Homodyne detection of matter-wave fields

TL;DR

This paper proposes a homodyne detection scheme for matter-wave fields in ultracold bosonic atoms using a pump-probe laser setup, enabling phase-sensitive measurements and quantum state analysis.

Contribution

It introduces a novel method to perform homodyne detection of matter-wave fields, leveraging atom-photon entanglement for detailed quantum state characterization.

Findings

Demonstrates oscillations in atom flux and photon scattering related to condensate fraction.

Enables thermometry and phase transition monitoring in ultracold gases.
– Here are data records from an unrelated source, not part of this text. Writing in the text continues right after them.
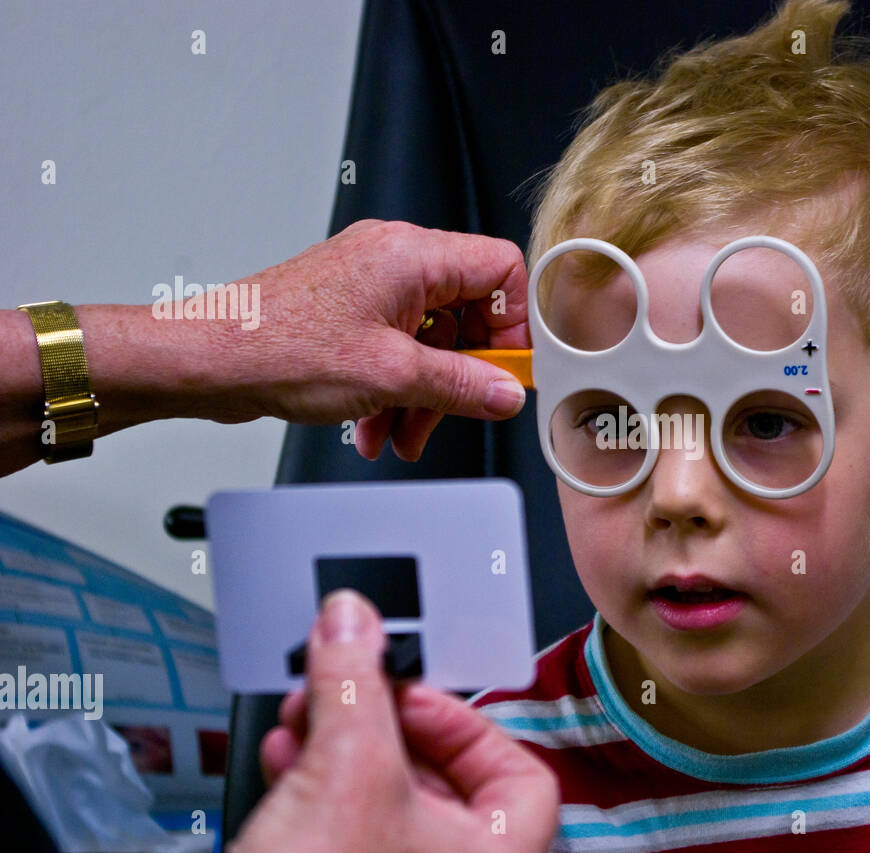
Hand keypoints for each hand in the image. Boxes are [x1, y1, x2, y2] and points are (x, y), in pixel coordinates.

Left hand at [204, 220, 530, 459]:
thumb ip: (461, 386)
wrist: (208, 360)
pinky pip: (395, 347)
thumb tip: (503, 393)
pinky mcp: (347, 310)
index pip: (500, 269)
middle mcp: (392, 258)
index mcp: (411, 255)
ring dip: (424, 392)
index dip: (513, 323)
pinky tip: (377, 424)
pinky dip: (395, 388)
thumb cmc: (276, 347)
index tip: (507, 367)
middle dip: (461, 373)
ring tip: (404, 432)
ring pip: (429, 338)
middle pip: (465, 312)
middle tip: (458, 409)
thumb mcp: (391, 377)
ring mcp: (368, 284)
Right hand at [224, 590, 558, 852]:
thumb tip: (353, 624)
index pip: (517, 766)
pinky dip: (313, 789)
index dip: (461, 717)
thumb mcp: (349, 772)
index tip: (406, 689)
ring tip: (302, 720)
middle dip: (374, 721)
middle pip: (436, 775)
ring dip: (335, 747)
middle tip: (340, 690)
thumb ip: (354, 687)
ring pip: (380, 800)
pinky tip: (281, 765)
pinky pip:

Provides a technique to measure the first-order correlation function of quantum gases.

Abstract

A scheme is proposed, that allows one for performing homodyne detection of the matter-wave field of ultracold bosonic atoms. It is based on a pump-probe lasers setup, that both illuminates a Bose-Einstein condensate, acting as reference system, and a second ultracold gas, composed by the same atoms but in a quantum phase to determine. Photon scattering outcouples atoms from both systems, which then propagate freely. Under appropriate conditions, when the same photon can either be scattered by the Bose-Einstein condensate or by the other quantum gas, both flux of outcoupled atoms and scattered photons exhibit oscillations, whose amplitude is proportional to the condensate fraction of the quantum gas. This setup allows one, for instance, to perform thermometry of a condensate or to monitor the Mott-insulator/superfluid phase transition in optical lattices, and can be extended in order to measure the first-order correlation function of a quantum gas. The dynamics here discussed make use of the entanglement between atoms and photons, which is established by the scattering process, in order to access detailed information on the quantum state of matter.